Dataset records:
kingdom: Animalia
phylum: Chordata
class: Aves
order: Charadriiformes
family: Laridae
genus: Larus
--
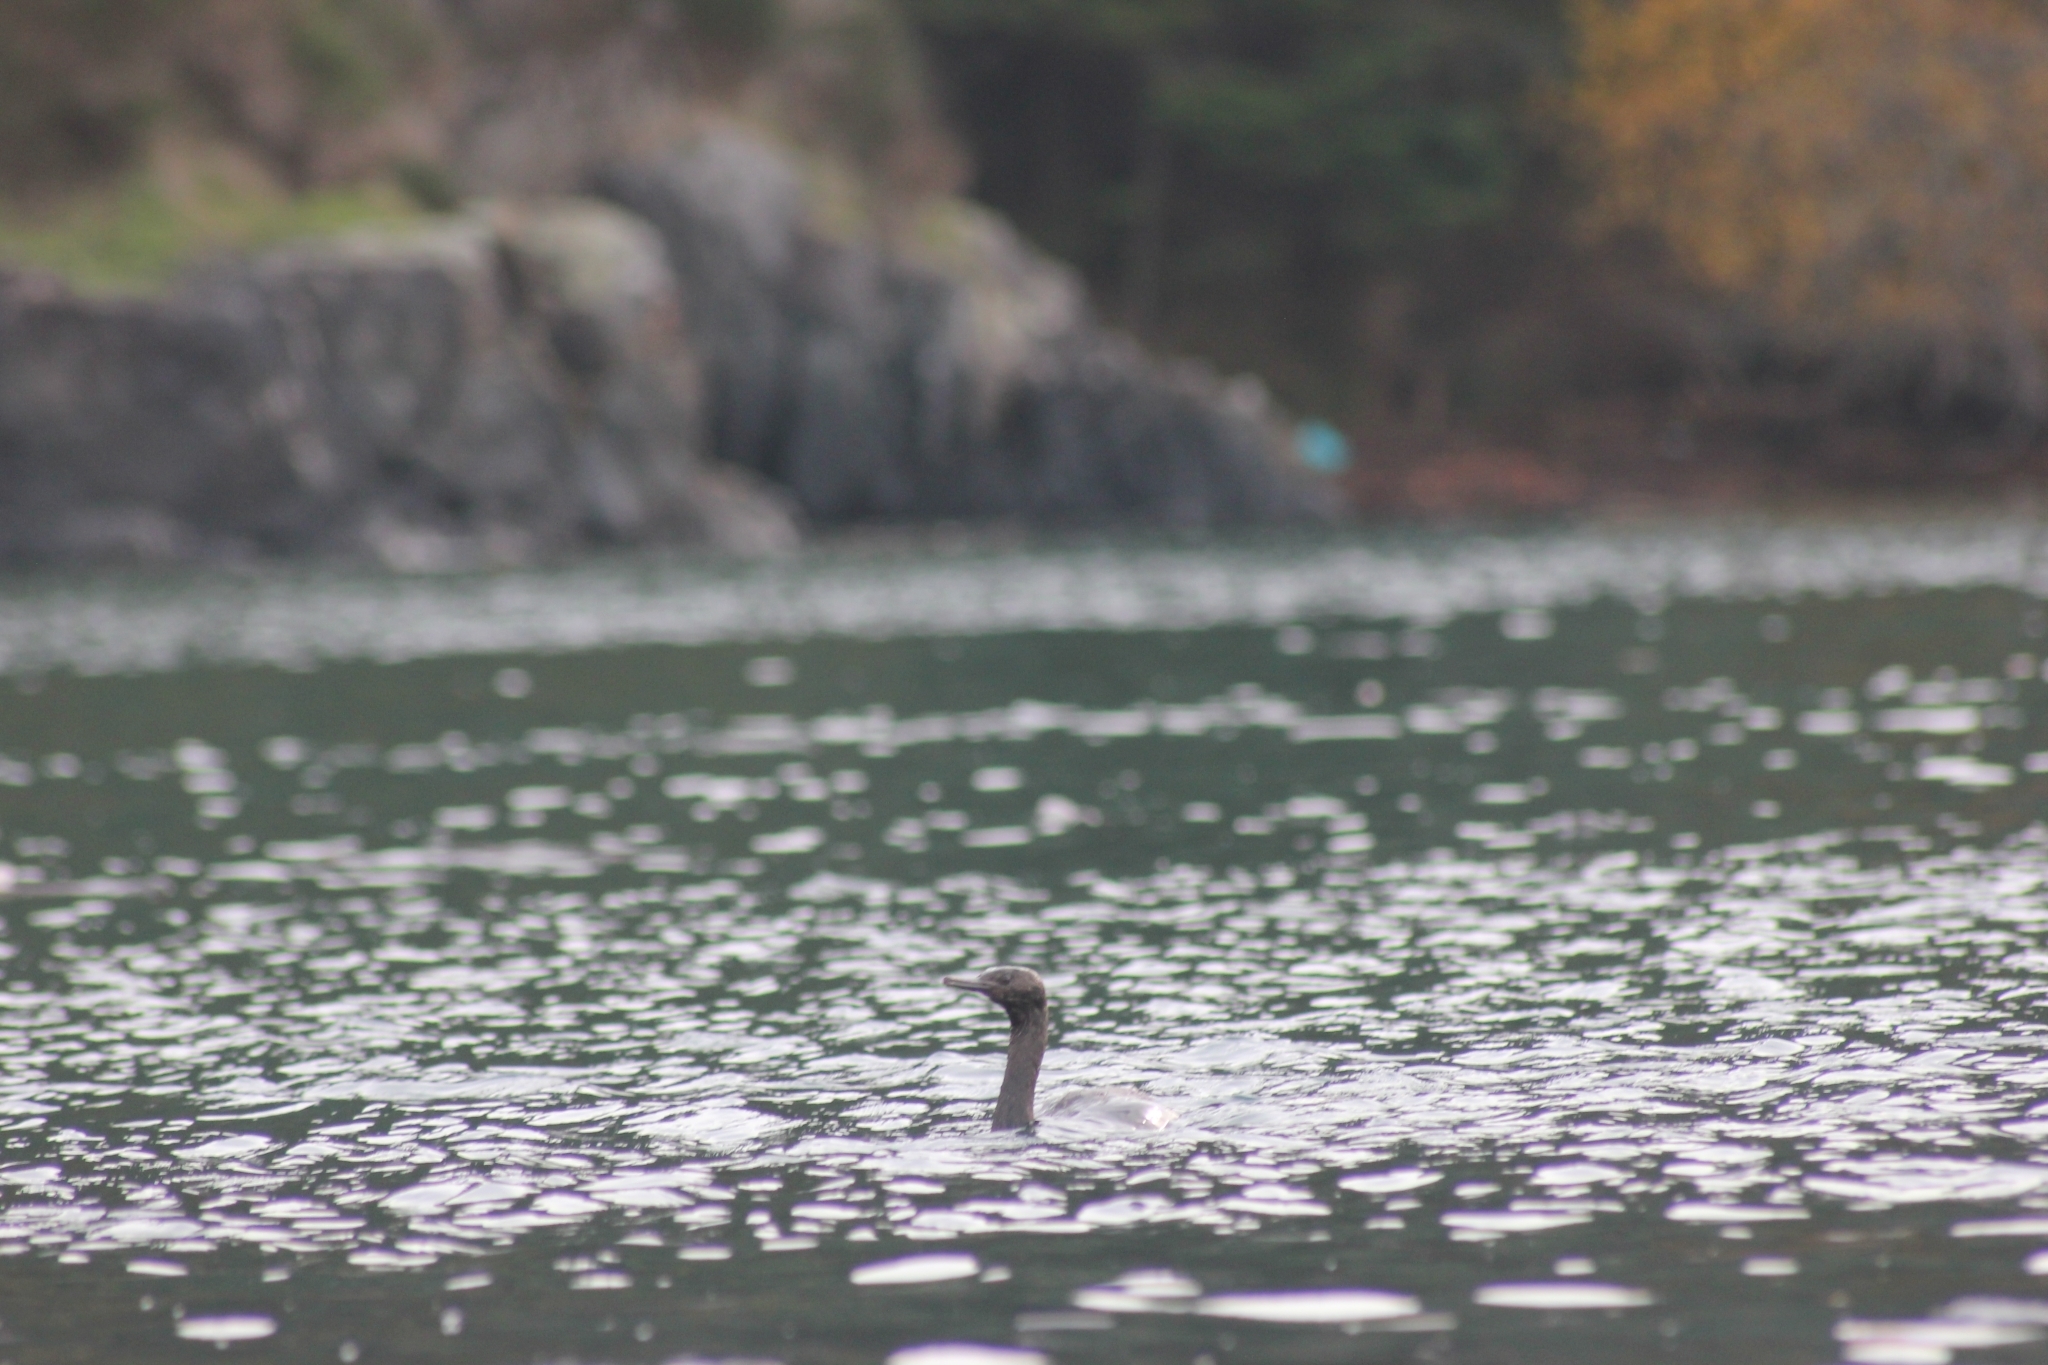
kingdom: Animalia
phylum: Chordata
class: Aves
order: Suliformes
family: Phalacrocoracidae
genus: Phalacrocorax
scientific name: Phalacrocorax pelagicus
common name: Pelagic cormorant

Exercise aim: Copy the lines of the records above without any change, from the line containing "order: Suliformes" to the line containing "common name: Pelagic cormorant", both included.

Written solution:
order: Suliformes
family: Phalacrocoracidae
genus: Phalacrocorax
scientific name: Phalacrocorax pelagicus
common name: Pelagic cormorant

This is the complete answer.